▶ **What you should do**
Return the entries in their entirety, precisely as given.

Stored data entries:
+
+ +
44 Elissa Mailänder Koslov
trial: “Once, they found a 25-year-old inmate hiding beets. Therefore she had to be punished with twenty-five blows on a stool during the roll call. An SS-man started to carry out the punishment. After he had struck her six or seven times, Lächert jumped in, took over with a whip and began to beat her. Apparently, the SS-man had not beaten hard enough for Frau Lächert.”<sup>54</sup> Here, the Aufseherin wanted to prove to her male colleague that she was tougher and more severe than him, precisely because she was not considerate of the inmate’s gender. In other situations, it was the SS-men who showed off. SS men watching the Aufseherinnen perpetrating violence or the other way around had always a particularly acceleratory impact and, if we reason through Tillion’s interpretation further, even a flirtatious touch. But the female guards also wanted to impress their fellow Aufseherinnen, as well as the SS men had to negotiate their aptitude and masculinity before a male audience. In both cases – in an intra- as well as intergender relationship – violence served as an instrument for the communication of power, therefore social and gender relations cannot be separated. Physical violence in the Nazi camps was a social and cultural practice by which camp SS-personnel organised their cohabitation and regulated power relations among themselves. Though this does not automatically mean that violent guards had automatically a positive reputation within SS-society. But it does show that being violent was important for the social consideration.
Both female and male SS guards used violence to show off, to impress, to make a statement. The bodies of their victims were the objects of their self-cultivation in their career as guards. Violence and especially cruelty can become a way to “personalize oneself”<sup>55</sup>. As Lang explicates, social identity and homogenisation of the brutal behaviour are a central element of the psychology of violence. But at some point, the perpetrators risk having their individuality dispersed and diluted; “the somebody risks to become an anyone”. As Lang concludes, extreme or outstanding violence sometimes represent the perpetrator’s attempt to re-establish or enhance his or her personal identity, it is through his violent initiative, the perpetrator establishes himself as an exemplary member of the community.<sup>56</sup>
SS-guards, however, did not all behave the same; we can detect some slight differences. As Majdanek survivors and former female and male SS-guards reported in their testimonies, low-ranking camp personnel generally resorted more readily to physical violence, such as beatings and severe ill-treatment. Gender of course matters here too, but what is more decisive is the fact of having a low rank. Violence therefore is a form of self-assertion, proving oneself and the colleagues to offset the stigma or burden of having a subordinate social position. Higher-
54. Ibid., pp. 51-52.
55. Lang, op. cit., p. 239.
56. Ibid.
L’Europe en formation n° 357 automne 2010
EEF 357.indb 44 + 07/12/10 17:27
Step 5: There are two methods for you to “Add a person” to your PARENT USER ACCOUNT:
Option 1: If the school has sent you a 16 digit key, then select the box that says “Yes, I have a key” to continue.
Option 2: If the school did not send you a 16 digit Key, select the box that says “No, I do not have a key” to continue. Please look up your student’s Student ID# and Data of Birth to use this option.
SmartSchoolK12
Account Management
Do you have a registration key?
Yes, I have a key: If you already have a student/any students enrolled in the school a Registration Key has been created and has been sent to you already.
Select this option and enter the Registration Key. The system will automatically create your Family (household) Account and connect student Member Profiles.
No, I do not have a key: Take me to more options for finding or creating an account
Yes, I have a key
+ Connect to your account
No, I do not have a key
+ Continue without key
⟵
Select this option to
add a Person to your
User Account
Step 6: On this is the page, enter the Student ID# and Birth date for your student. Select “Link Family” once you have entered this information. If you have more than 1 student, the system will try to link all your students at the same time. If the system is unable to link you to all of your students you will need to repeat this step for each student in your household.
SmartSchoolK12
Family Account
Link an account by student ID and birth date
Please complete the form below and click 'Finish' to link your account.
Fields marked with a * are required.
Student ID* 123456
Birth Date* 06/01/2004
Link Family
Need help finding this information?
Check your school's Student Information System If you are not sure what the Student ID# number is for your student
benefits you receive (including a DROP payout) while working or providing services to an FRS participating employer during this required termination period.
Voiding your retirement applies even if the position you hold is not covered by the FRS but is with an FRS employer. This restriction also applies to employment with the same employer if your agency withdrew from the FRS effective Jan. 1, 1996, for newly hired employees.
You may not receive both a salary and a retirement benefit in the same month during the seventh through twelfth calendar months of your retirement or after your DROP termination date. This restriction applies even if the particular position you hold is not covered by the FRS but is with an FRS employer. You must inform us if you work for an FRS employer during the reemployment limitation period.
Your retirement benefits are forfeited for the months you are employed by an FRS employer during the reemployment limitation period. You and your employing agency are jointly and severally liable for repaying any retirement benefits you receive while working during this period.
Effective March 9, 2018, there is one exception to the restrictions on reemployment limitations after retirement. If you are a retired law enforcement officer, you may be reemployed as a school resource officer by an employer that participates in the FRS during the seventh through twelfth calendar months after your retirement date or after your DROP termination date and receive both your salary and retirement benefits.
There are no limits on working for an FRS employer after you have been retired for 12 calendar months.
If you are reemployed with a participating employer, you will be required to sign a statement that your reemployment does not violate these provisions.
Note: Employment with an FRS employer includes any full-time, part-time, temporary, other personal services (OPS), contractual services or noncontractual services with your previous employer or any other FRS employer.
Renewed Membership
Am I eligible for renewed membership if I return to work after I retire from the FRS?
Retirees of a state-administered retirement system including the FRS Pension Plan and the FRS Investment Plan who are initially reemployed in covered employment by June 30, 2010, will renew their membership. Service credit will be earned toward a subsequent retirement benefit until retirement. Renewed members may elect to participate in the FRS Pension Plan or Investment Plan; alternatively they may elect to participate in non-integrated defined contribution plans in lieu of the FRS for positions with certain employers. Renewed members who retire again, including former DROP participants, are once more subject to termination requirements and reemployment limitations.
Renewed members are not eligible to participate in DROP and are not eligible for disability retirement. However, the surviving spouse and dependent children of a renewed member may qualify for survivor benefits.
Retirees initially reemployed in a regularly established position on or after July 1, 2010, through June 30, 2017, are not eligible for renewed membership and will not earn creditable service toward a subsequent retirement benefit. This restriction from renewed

▶ **Solution to the problem**
+
+ +
44 Elissa Mailänder Koslov
trial: “Once, they found a 25-year-old inmate hiding beets. Therefore she had to be punished with twenty-five blows on a stool during the roll call. An SS-man started to carry out the punishment. After he had struck her six or seven times, Lächert jumped in, took over with a whip and began to beat her. Apparently, the SS-man had not beaten hard enough for Frau Lächert.”<sup>54</sup> Here, the Aufseherin wanted to prove to her male colleague that she was tougher and more severe than him, precisely because she was not considerate of the inmate’s gender. In other situations, it was the SS-men who showed off. SS men watching the Aufseherinnen perpetrating violence or the other way around had always a particularly acceleratory impact and, if we reason through Tillion’s interpretation further, even a flirtatious touch. But the female guards also wanted to impress their fellow Aufseherinnen, as well as the SS men had to negotiate their aptitude and masculinity before a male audience. In both cases – in an intra- as well as intergender relationship – violence served as an instrument for the communication of power, therefore social and gender relations cannot be separated. Physical violence in the Nazi camps was a social and cultural practice by which camp SS-personnel organised their cohabitation and regulated power relations among themselves. Though this does not automatically mean that violent guards had automatically a positive reputation within SS-society. But it does show that being violent was important for the social consideration.
Both female and male SS guards used violence to show off, to impress, to make a statement. The bodies of their victims were the objects of their self-cultivation in their career as guards. Violence and especially cruelty can become a way to “personalize oneself”<sup>55</sup>. As Lang explicates, social identity and homogenisation of the brutal behaviour are a central element of the psychology of violence. But at some point, the perpetrators risk having their individuality dispersed and diluted; “the somebody risks to become an anyone”. As Lang concludes, extreme or outstanding violence sometimes represent the perpetrator’s attempt to re-establish or enhance his or her personal identity, it is through his violent initiative, the perpetrator establishes himself as an exemplary member of the community.<sup>56</sup>
SS-guards, however, did not all behave the same; we can detect some slight differences. As Majdanek survivors and former female and male SS-guards reported in their testimonies, low-ranking camp personnel generally resorted more readily to physical violence, such as beatings and severe ill-treatment. Gender of course matters here too, but what is more decisive is the fact of having a low rank. Violence therefore is a form of self-assertion, proving oneself and the colleagues to offset the stigma or burden of having a subordinate social position. Higher-
54. Ibid., pp. 51-52.
55. Lang, op. cit., p. 239.
56. Ibid.
L’Europe en formation n° 357 automne 2010
EEF 357.indb 44 + 07/12/10 17:27
Step 5: There are two methods for you to “Add a person” to your PARENT USER ACCOUNT:
Option 1: If the school has sent you a 16 digit key, then select the box that says “Yes, I have a key” to continue.
Option 2: If the school did not send you a 16 digit Key, select the box that says “No, I do not have a key” to continue. Please look up your student’s Student ID# and Data of Birth to use this option.
SmartSchoolK12
Account Management
Do you have a registration key?
Yes, I have a key: If you already have a student/any students enrolled in the school a Registration Key has been created and has been sent to you already.
Select this option and enter the Registration Key. The system will automatically create your Family (household) Account and connect student Member Profiles.
No, I do not have a key: Take me to more options for finding or creating an account
Yes, I have a key
+ Connect to your account
No, I do not have a key
+ Continue without key
⟵
Select this option to
add a Person to your
User Account
Step 6: On this is the page, enter the Student ID# and Birth date for your student. Select “Link Family” once you have entered this information. If you have more than 1 student, the system will try to link all your students at the same time. If the system is unable to link you to all of your students you will need to repeat this step for each student in your household.
SmartSchoolK12
Family Account
Link an account by student ID and birth date
Please complete the form below and click 'Finish' to link your account.
Fields marked with a * are required.
Student ID* 123456
Birth Date* 06/01/2004
Link Family
Need help finding this information?
Check your school's Student Information System If you are not sure what the Student ID# number is for your student
benefits you receive (including a DROP payout) while working or providing services to an FRS participating employer during this required termination period.
Voiding your retirement applies even if the position you hold is not covered by the FRS but is with an FRS employer. This restriction also applies to employment with the same employer if your agency withdrew from the FRS effective Jan. 1, 1996, for newly hired employees.
You may not receive both a salary and a retirement benefit in the same month during the seventh through twelfth calendar months of your retirement or after your DROP termination date. This restriction applies even if the particular position you hold is not covered by the FRS but is with an FRS employer. You must inform us if you work for an FRS employer during the reemployment limitation period.
Your retirement benefits are forfeited for the months you are employed by an FRS employer during the reemployment limitation period. You and your employing agency are jointly and severally liable for repaying any retirement benefits you receive while working during this period.
Effective March 9, 2018, there is one exception to the restrictions on reemployment limitations after retirement. If you are a retired law enforcement officer, you may be reemployed as a school resource officer by an employer that participates in the FRS during the seventh through twelfth calendar months after your retirement date or after your DROP termination date and receive both your salary and retirement benefits.
There are no limits on working for an FRS employer after you have been retired for 12 calendar months.
If you are reemployed with a participating employer, you will be required to sign a statement that your reemployment does not violate these provisions.
Note: Employment with an FRS employer includes any full-time, part-time, temporary, other personal services (OPS), contractual services or noncontractual services with your previous employer or any other FRS employer.
Renewed Membership
Am I eligible for renewed membership if I return to work after I retire from the FRS?
Retirees of a state-administered retirement system including the FRS Pension Plan and the FRS Investment Plan who are initially reemployed in covered employment by June 30, 2010, will renew their membership. Service credit will be earned toward a subsequent retirement benefit until retirement. Renewed members may elect to participate in the FRS Pension Plan or Investment Plan; alternatively they may elect to participate in non-integrated defined contribution plans in lieu of the FRS for positions with certain employers. Renewed members who retire again, including former DROP participants, are once more subject to termination requirements and reemployment limitations.
Renewed members are not eligible to participate in DROP and are not eligible for disability retirement. However, the surviving spouse and dependent children of a renewed member may qualify for survivor benefits.
Retirees initially reemployed in a regularly established position on or after July 1, 2010, through June 30, 2017, are not eligible for renewed membership and will not earn creditable service toward a subsequent retirement benefit. This restriction from renewed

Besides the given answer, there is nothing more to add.